# Fliegenfischeranfängertreffen??



## Thomas9904 (8. September 2003)

Möchte mich auf diesem Wege nochmal extra bei Martin bedanken, der auf dem Anglerboardtreffen am Edersee wirklich vielen der anwesenden Boardies sowoh lerste grundlagen im Werfen beigebracht hat, wie später auch noch im Fliegenbinden.
Ich selber habe mir ja praktisch das Fliegenwerfen selber beigebracht und gleich gestaunt, wie viel so ein paar kleine Tipps doch gleich ausmachen können.
Das hat mich aber auch gleich auf die Idee gebracht, dass man doch mal sop ein Treffen für Leute organisieren könnte, die mit dem Fliegenfischen anfangen wollen.
Martin hat mehr oder weniger zugesagt und  hätte sogar ein passendes Gewässer dafür parat, dasdie ganze Geschichte nicht zu trocken werden muss.
Wäre doch mal ne interessante Geschichte für das nächste Frühjahr (April/Mai).
Oder wie denkt Ihr darüber??
Wenn man grob wüsste ob Interesse besteht und wie viele Leute evtl. kommen würden, könnte man das ja organisatorisch in Angriff nehmen.


----------



## Noob-Flyer (8. September 2003)

Jo,

Interesse wär auf jeden Fall da bei mir, nur in welchem Raum sollte sich denn dann das Ganze abspielen?

TL
Noob-Flyer


----------



## Thomas9904 (8. September 2003)

Wird dann wohl irgendwo bei Martin um die Ecke sein, nehme ich an.
Kann mich leider nicht mehr genau erinnern, weil das war irgendwie alles auf dem AB - Treffen am Edersee


----------



## marioschreiber (8. September 2003)

Prinzipiell ja!

Ich bin was das angeht ja eher der "Grobe".
Hier an der Küste heist es eher "Weit und nicht schön!".
Ich kann und möchte noch viel lernen.

Wo ist die wichtigste Frage!


----------



## Truttafriend (8. September 2003)

Interesse ist wiirklich da. 
Für mich beginnt aber hinter der Elbe schon Nordtirol. Das wo ist auch für mich das wichtigste.

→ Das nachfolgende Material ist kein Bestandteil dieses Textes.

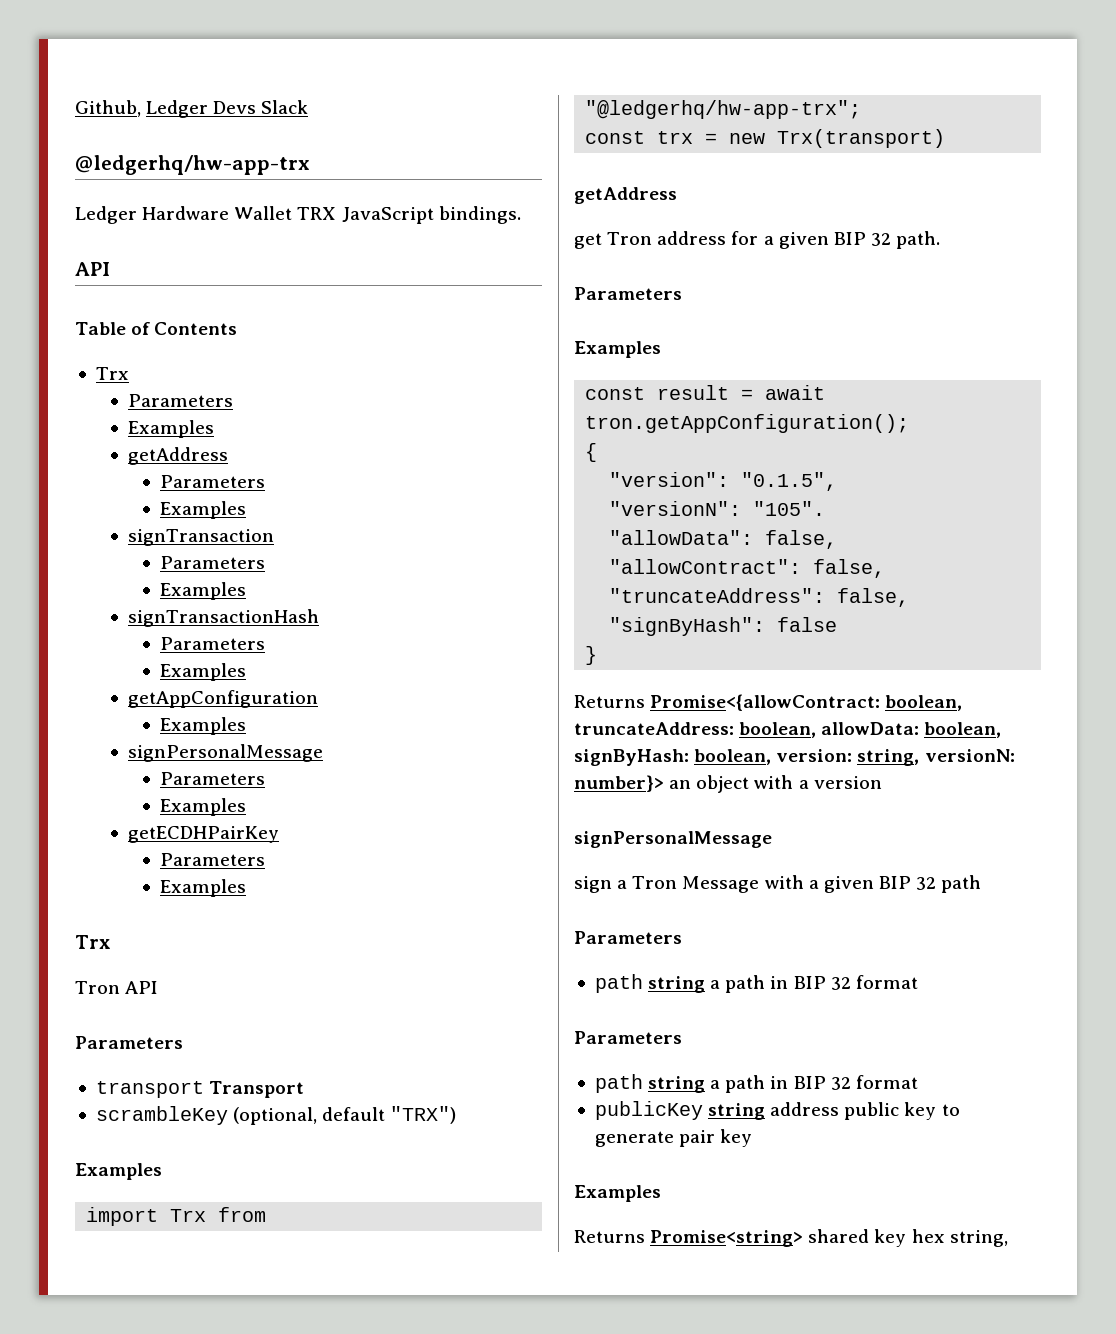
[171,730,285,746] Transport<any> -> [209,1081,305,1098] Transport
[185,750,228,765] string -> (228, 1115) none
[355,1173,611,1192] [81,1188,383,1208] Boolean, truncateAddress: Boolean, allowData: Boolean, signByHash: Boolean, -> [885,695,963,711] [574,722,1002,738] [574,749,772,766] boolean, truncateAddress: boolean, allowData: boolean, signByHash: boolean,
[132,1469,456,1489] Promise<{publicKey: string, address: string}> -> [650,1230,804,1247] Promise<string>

So bis Hannover (Mitteltirol) würde kein Problem sein.


----------



## Thomas9904 (8. September 2003)

Hab Martin schon angeklickt, dass er den Ort rausgibt
Freut mich aber, dass schon so kurz nach ertsellen des Threads schon  Interesse da ist.
Dann wirds wohl auch was werden


----------



## sebastian (8. September 2003)

bin kein fliegenfischer


----------



## Thomas9904 (8. September 2003)

@ sebastian: 
Gerade für solche wie Dich sollte das Treffen auch sein: 
Frag mal Laksos und Laksine oder Case, wie schnell die bei Martin lernten, zwischen 10 und 20 Meter Schnur zu kontrollieren.


----------



## fly-martin (8. September 2003)

Hallo

Das Gewasser wäre in der Nähe von Paderborn ( Hövelhof ). Es ist ein sogenannter Forellenzirkus den ein Freund von mir leitet - aber.... er hat sehr regide Reglements und einen sehr guten Ruf!
Mein Kumpel selber ist begeisterter Fliegenfischer und hat an seinen Teichen auch schon etlichen Anglern das Fliegenfischen beigebracht.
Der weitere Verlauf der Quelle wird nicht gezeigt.